Management Options and Prognosis of Carotid Artery Occlusive Disease.
- Author:
Hyung Lea CHO
1
;
Do Sung YOO
;
Dal Soo KIM
;
Kyung Sock CHO
;
Seok Gu KANG
;
Pil Woo HUH
Author Information
1. Department of Neurosurgery, Kangnam St. Mary's Hospital, The Catholic University of Korea College of Medicine, Seoul, Korea.

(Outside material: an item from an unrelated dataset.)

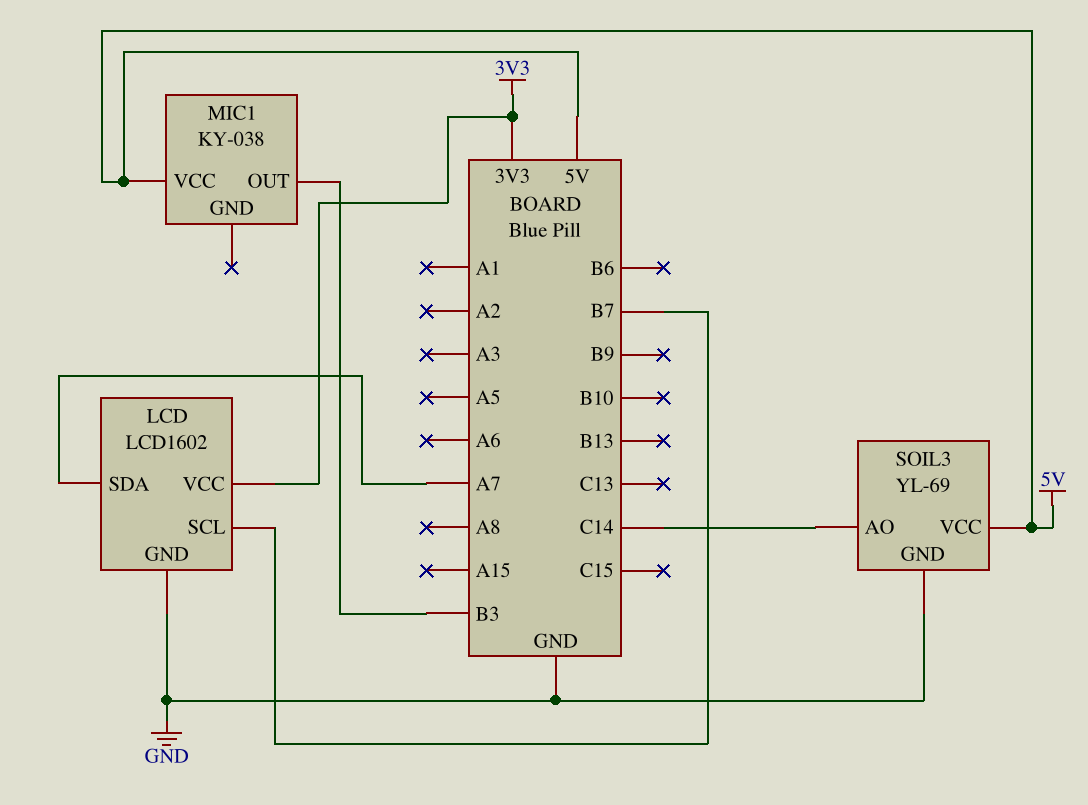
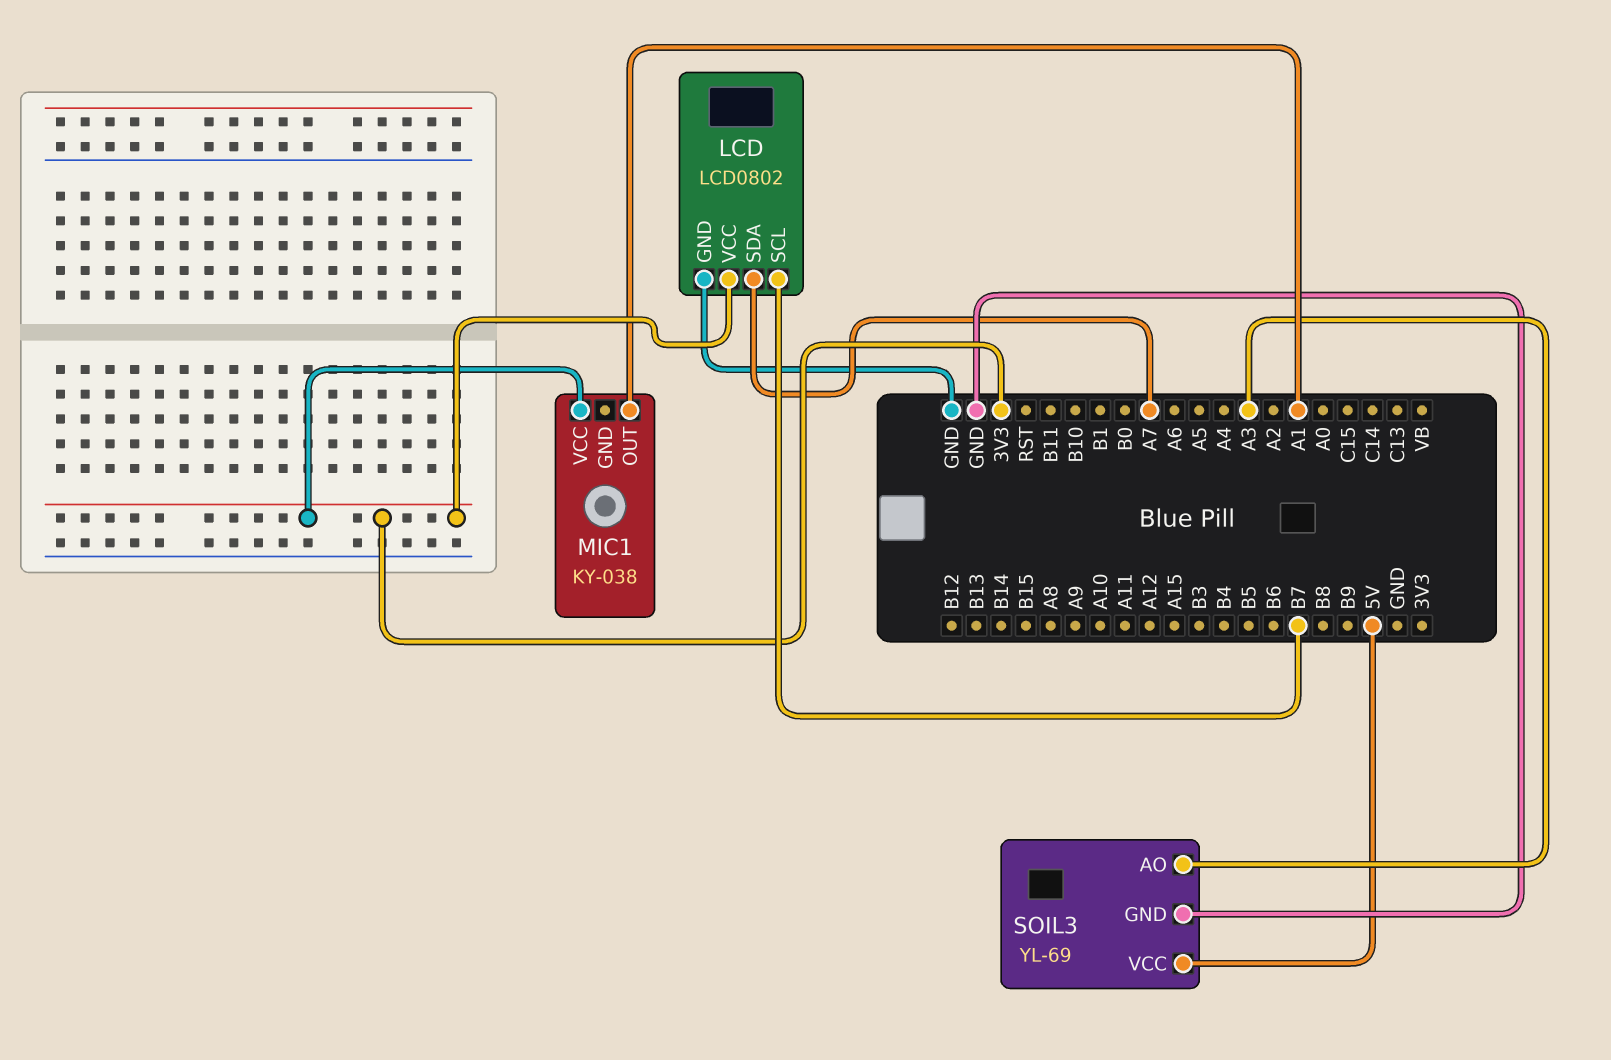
LCD: LCD1602 -> LCD0802
MIC1 pin OUT: B3 -> A1
MIC1 pin VCC: 5V -> 3V3
SOIL3 pin AO: C14 -> A3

- Publication Type:Original Article
- Keywords:
Carotid artery stenosis;
Percutaneous transluminal angioplasty and stent;
Extracranial-intracranial bypass surgery;
Carotid endarterectomy
- MeSH:
Angioplasty;
Arteries;
Atherosclerosis;
Carotid Arteries*;
Carotid Stenosis;
Constriction, Pathologic;
Endarterectomy, Carotid;
Humans;
Prognosis*;
Stents
- From:Korean Journal of Cerebrovascular Surgery
2005;7(3):211-217
- CountryRepublic of Korea
- Language:English
-
Abstract:
OBJECT: The effective management of carotid occlusive disease still remains a challenge to neurosurgeons. The authors analyzed the series of management of carotid occlusive disease in order to determine whether our management strategy affected patient's clinical outcomes. Methods of identifying patients who stand to benefit from this therapy need to be established. METHOD: Clinical findings, management, complications and outcome in 52 patients with high grade carotid stenosis of at least 70% and occlusion were investigated. The patients were treated by percutaneous transluminal angioplasty (PTA) and/or stent (PTAS), Extracranial-Intracranial (EC-IC) bypass surgery, carotid endarterectomy (CEA) according to the neurologic status, medical condition, severerity of stenosis, collateral blood flow. RESULTS: The causes of carotid stenosis were 40 atherosclerosis arteries, 9 spontaneous dissections and 2 traumas, 1 fibomuscular dysplasia (FMD) of 52 patients. 9 patients were treated by PTA alone, and 28 patients by PTAS, 9 patients by EC-IC bypass surgery, 3 patients by PTAS followed by EC-IC bypass surgery, 3 patients by CEA. For the outcome according to management, 26 patients (100% of all bypass surgery only and CEA, 35% of all PTA and PTAS) recovered excellently, 14 patients (35% of all PTA and PTAS) had a good outcome. 2 patients died. CONCLUSION: The results of this study suggest that PTAS should be a useful and effective treatment method for some patients with the severe atherosclerotic stenosis or carotid artery dissection. However, the surgical management must be considered for the high risk, high grade carotid stenosis patients with collateral blood flow, and with or without mild or moderate deficits.